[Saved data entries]
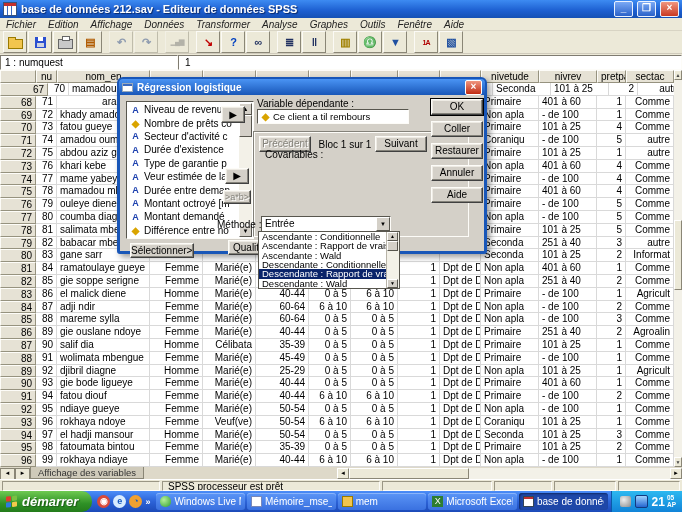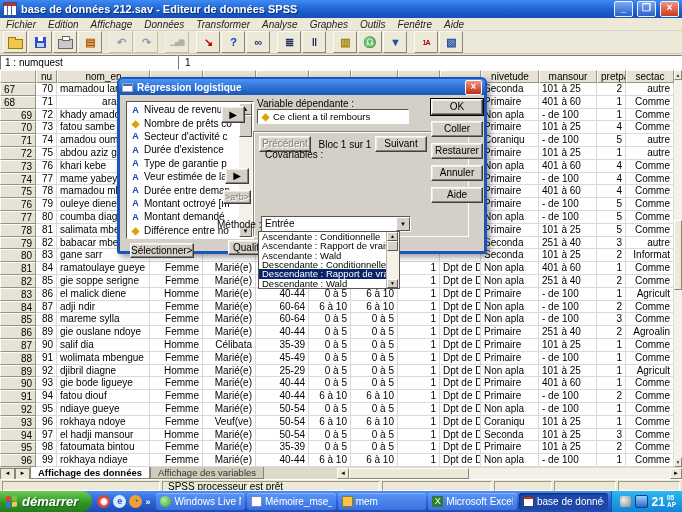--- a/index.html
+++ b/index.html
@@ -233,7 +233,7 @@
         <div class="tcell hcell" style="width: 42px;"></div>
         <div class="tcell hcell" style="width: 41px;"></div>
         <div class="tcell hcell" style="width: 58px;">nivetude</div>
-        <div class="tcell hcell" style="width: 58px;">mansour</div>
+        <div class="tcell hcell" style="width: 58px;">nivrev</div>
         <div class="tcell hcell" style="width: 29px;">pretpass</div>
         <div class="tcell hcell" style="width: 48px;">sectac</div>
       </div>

...

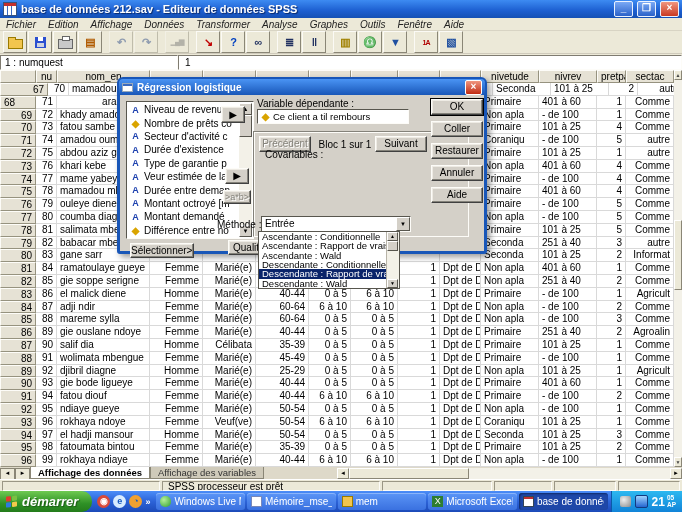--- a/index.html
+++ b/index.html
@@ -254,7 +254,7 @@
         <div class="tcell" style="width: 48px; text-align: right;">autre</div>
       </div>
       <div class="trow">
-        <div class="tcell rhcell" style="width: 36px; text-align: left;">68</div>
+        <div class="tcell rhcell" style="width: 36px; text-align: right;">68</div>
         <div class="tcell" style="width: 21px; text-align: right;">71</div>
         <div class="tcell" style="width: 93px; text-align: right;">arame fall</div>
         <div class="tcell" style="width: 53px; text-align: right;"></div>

**WORK ORDER:** Search the data for "align" and list every line in which it occurs.

**EXERCISE OUTPUT:**
         <div class="tcell" style="width: 48px; text-align: right;">autre</div>
-        <div class="tcell rhcell" style="width: 36px; text-align: left;">68</div>
+        <div class="tcell rhcell" style="width: 36px; text-align: right;">68</div>
         <div class="tcell" style="width: 21px; text-align: right;">71</div>
         <div class="tcell" style="width: 93px; text-align: right;">arame fall</div>
         <div class="tcell" style="width: 53px; text-align: right;"></div>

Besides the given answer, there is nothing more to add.